By comparison, the change in living standards in China has been “more modest,” Kochhar added.
Many households coped with the loss of income last year by cutting back on food intake, selling assets, and borrowing informally from friends, relatives, and money lenders, according to researchers at
Azim Premji University in the Indian state of Karnataka.
The researchers estimate that some 230 million Indians fell into poverty — which they defined as income of less than $5 a day — because of the pandemic.
“An alarming 90 per cent of respondents … reported that households had suffered a reduction in food intake as a result of the lockdown,” the researchers wrote in a May report examining the impact of one year of Covid in India. “Even more worryingly, 20 per cent reported that food intake had not improved even six months after the lockdown.”

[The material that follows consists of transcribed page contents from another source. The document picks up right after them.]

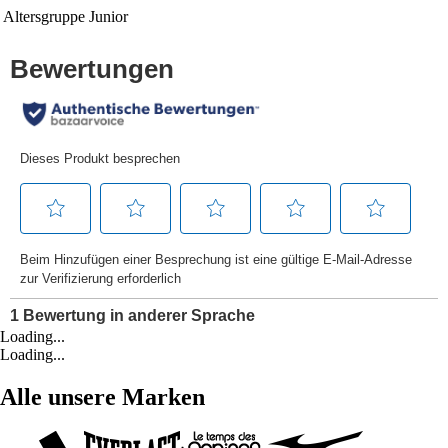
Altersgruppe
Junior
Loading...
Loading...
Alle unsere Marken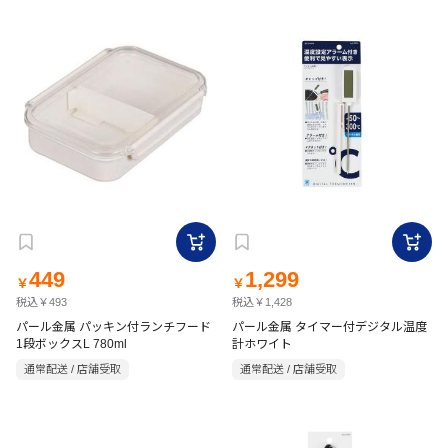
449
1,299
￥
￥
税込￥493
税込￥1,428
パール金属 パッキン付ランチフード
パール金属 タイマー付デジタル温度
1段ボックスL 780ml
計ホワイト
通常配送 / 店舗受取
通常配送 / 店舗受取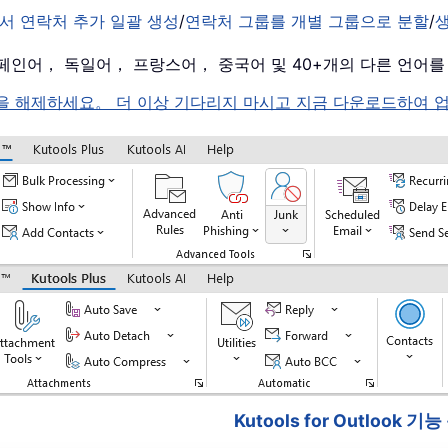
서 연락처 추가 일괄 생성
/
연락처 그룹를 개별 그룹으로 분할
/
， 스페인어， 독일어， 프랑스어， 중국어 및 40+개의 다른 언어
k 의 잠금을 해제하세요。 더 이상 기다리지 마시고 지금 다운로드하
Kutools for Outlook 기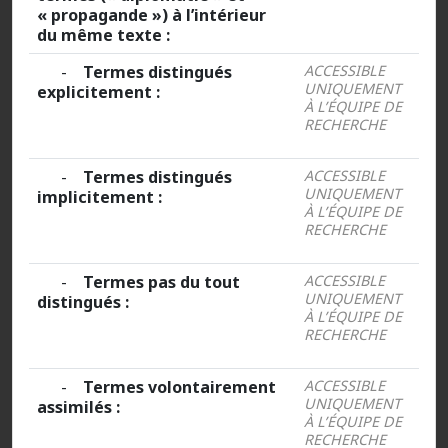
« propagande ») à l’intérieur
du même texte :
-
Termes distingués
ACCESSIBLE
UNIQUEMENT
explicitement :
À L’ÉQUIPE DE
RECHERCHE
-
Termes distingués
ACCESSIBLE
UNIQUEMENT
implicitement :
À L’ÉQUIPE DE
RECHERCHE
-
Termes pas du tout
ACCESSIBLE
UNIQUEMENT
distingués :
À L’ÉQUIPE DE
RECHERCHE
-
Termes volontairement
ACCESSIBLE
UNIQUEMENT
assimilés :
À L’ÉQUIPE DE
RECHERCHE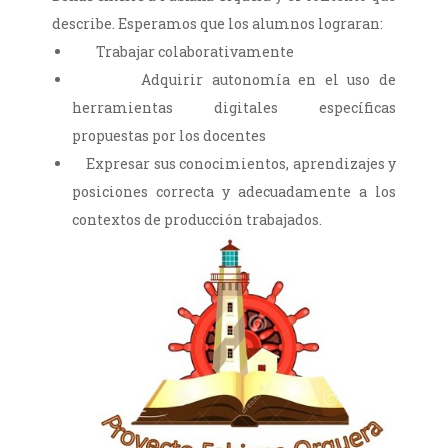
describe. Esperamos que los alumnos lograran:
Trabajar colaborativamente
Adquirir autonomía en el uso de
herramientas digitales específicas
propuestas por los docentes
Expresar sus conocimientos, aprendizajes y
posiciones correcta y adecuadamente a los
contextos de producción trabajados.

The Abdul Latif Jameel Poverty Action Lab has been studying the impact of the pandemic on workers from some of India’s poorest states. In a report on young migrant workers from the states of Bihar and Jharkhand, the researchers found that Covid-19 pushed men out of salaried work, and women out of the workforce entirely.
“They [women] had this one chance of working. Now they are back home with their families and being pushed to get married,” Clément Imbert, associate professor of economics at the University of Warwick and one of the researchers, told CNN Business.
Now, as India braces for a
potential third wave of Covid-19, researchers hope the government can introduce some
bold measures to cushion the impact on the world’s weakest.